◆ **Task details**: Transcribe, leaving out every picture, the lines that run from the start of the listing below through the line with "Figure 8. Schematic of the response surface.".

◆ **Supplied data**:
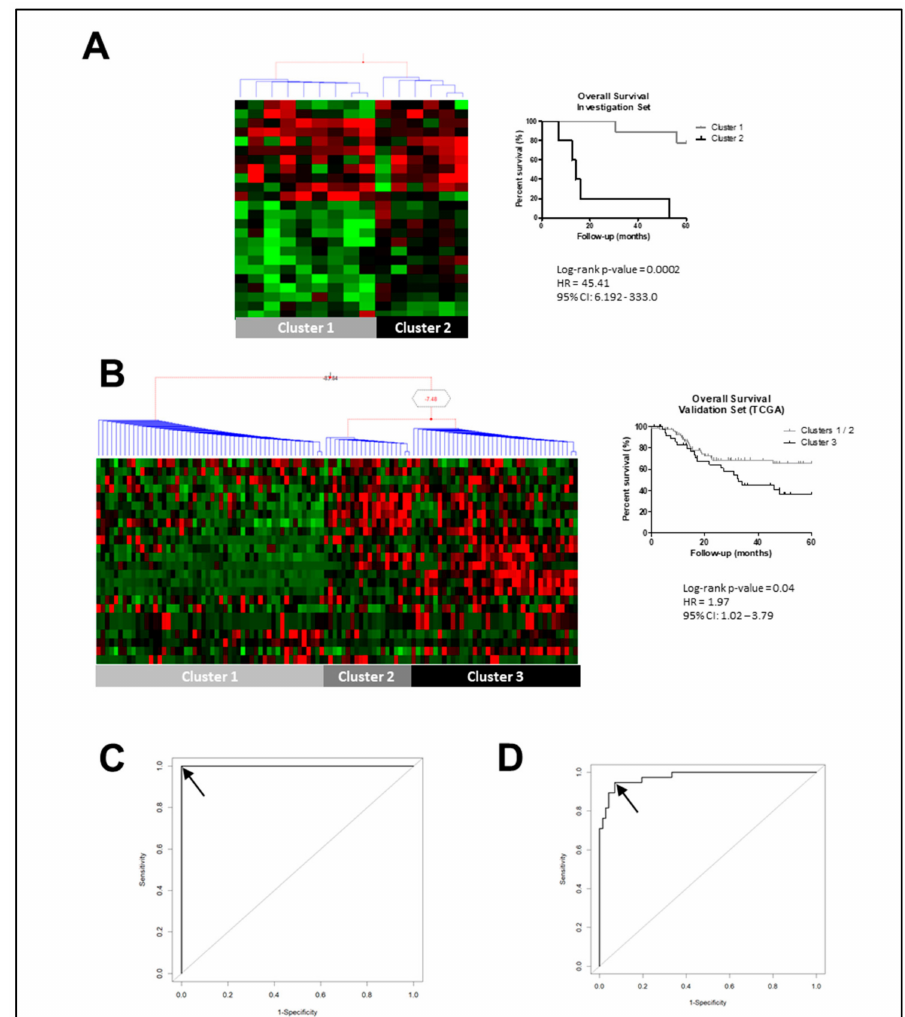
Figure 1. Laryngeal squamous cell carcinoma (LSCC) transcriptome analysis pointed out the gene expression signature associated with prognosis. ( A ) Bayesian hierarchical clustering with the expression of gene-pattern signature associated with LSCC prognosis was capable to segregate Brazilian National Cancer Institute (INCA) LSCC samples into two clusters. Kaplan–Meier curve analysis shows prognosis di ff erences between LSCC samples according to gene-expression signature, with Cluster 1 samples presenting a significative better prognosis than Cluster 2 samples. ( B ) Applying the gene-prognosis panel to The Cancer Genome Atlas (TCGA) LSCC samples revealed three clusters from Bayesian hierarchical clustering, and Cluster 3 presented a worse prognosis than samples from Clusters 1 and 2. In the heatmaps, each column represents an individual sample and each line represents a gene expression. The red and green colors represent increased and decreased gene expression, respectively. Groups were made according to 24 overexpressed gene expressions associated with prognosis. ( C ) The 12-gene-expression panel ( ADH7 , ALCAM , CYP2C19 , GBP6 , LYPD6B , TPD52L1 , ODC1 , BTBD11 , PTGR1 , ME1 , C12ORF75 , and ACVR1 ) was capable to distinguish samples of Cluster 3, which presented worse prognosis, from those from Clusters 1 and 2 with an AUC of 1.0. ( D ) A three-gene panel with ALCAM , GBP6 , and ME1 expression values showed similar results to those from 12-gene panel, showing AUC of 0.97, sensitivity 94.7%, and specificity 93.1%. Legend: HR, hazard ratio; CI, confidence interval; black arrow represents the selected ROC curve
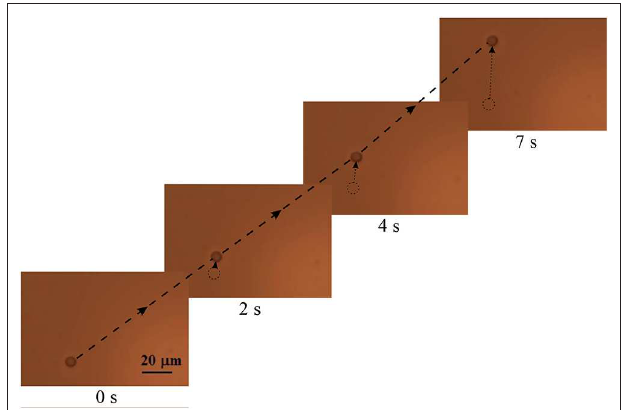
FIGURE 6 | The change in the position of the RBC over time. Single arrows mark the movement of the erythrocyte in the transverse direction. A long dash-dotted line marks the trajectory of the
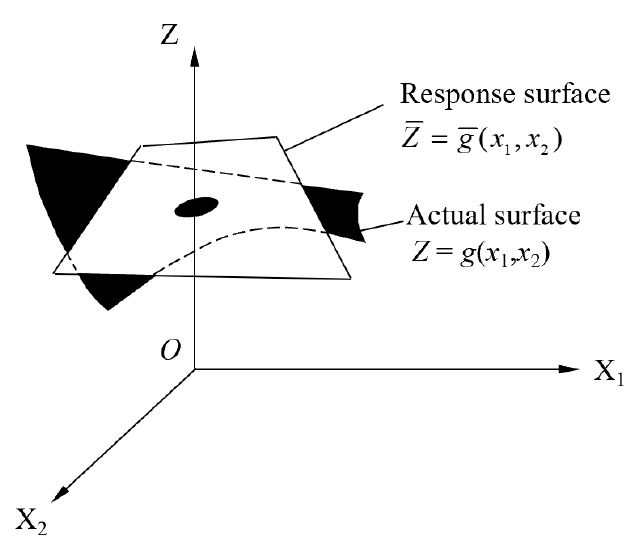
Figure 8. Schematic of the response surface.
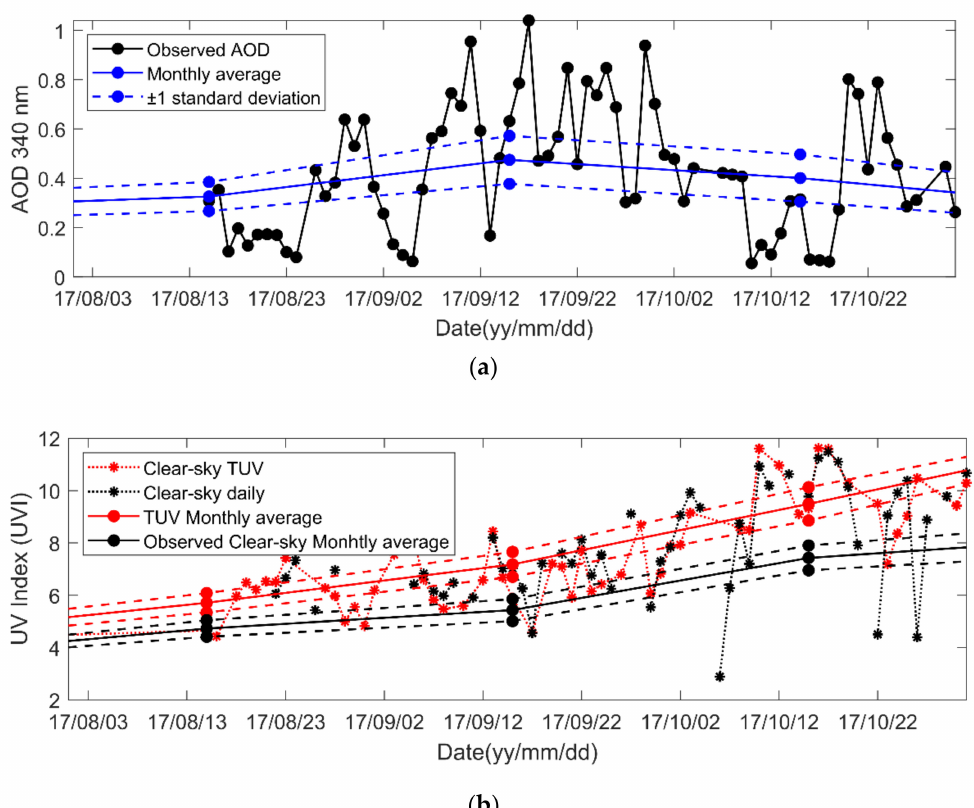
Figure 5. ( a ) Daily AOD values at 340 nm from August to October 2017 as recorded by the AERONET station at the CSIR and the monthly AOD averages and standard deviations (during the 2011–2018 period); ( b ) Daily modelled clear-sky UVI and modelled and observed clear-sky monthly averages and standard deviations from August to October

◆ **Reply to the exercise**:
Figure 1. Laryngeal squamous cell carcinoma (LSCC) transcriptome analysis pointed out the gene expression signature associated with prognosis. ( A ) Bayesian hierarchical clustering with the expression of gene-pattern signature associated with LSCC prognosis was capable to segregate Brazilian National Cancer Institute (INCA) LSCC samples into two clusters. Kaplan–Meier curve analysis shows prognosis di ff erences between LSCC samples according to gene-expression signature, with Cluster 1 samples presenting a significative better prognosis than Cluster 2 samples. ( B ) Applying the gene-prognosis panel to The Cancer Genome Atlas (TCGA) LSCC samples revealed three clusters from Bayesian hierarchical clustering, and Cluster 3 presented a worse prognosis than samples from Clusters 1 and 2. In the heatmaps, each column represents an individual sample and each line represents a gene expression. The red and green colors represent increased and decreased gene expression, respectively. Groups were made according to 24 overexpressed gene expressions associated with prognosis. ( C ) The 12-gene-expression panel ( ADH7 , ALCAM , CYP2C19 , GBP6 , LYPD6B , TPD52L1 , ODC1 , BTBD11 , PTGR1 , ME1 , C12ORF75 , and ACVR1 ) was capable to distinguish samples of Cluster 3, which presented worse prognosis, from those from Clusters 1 and 2 with an AUC of 1.0. ( D ) A three-gene panel with ALCAM , GBP6 , and ME1 expression values showed similar results to those from 12-gene panel, showing AUC of 0.97, sensitivity 94.7%, and specificity 93.1%. Legend: HR, hazard ratio; CI, confidence interval; black arrow represents the selected ROC curve
FIGURE 6 | The change in the position of the RBC over time. Single arrows mark the movement of the erythrocyte in the transverse direction. A long dash-dotted line marks the trajectory of the
Figure 8. Schematic of the response surface.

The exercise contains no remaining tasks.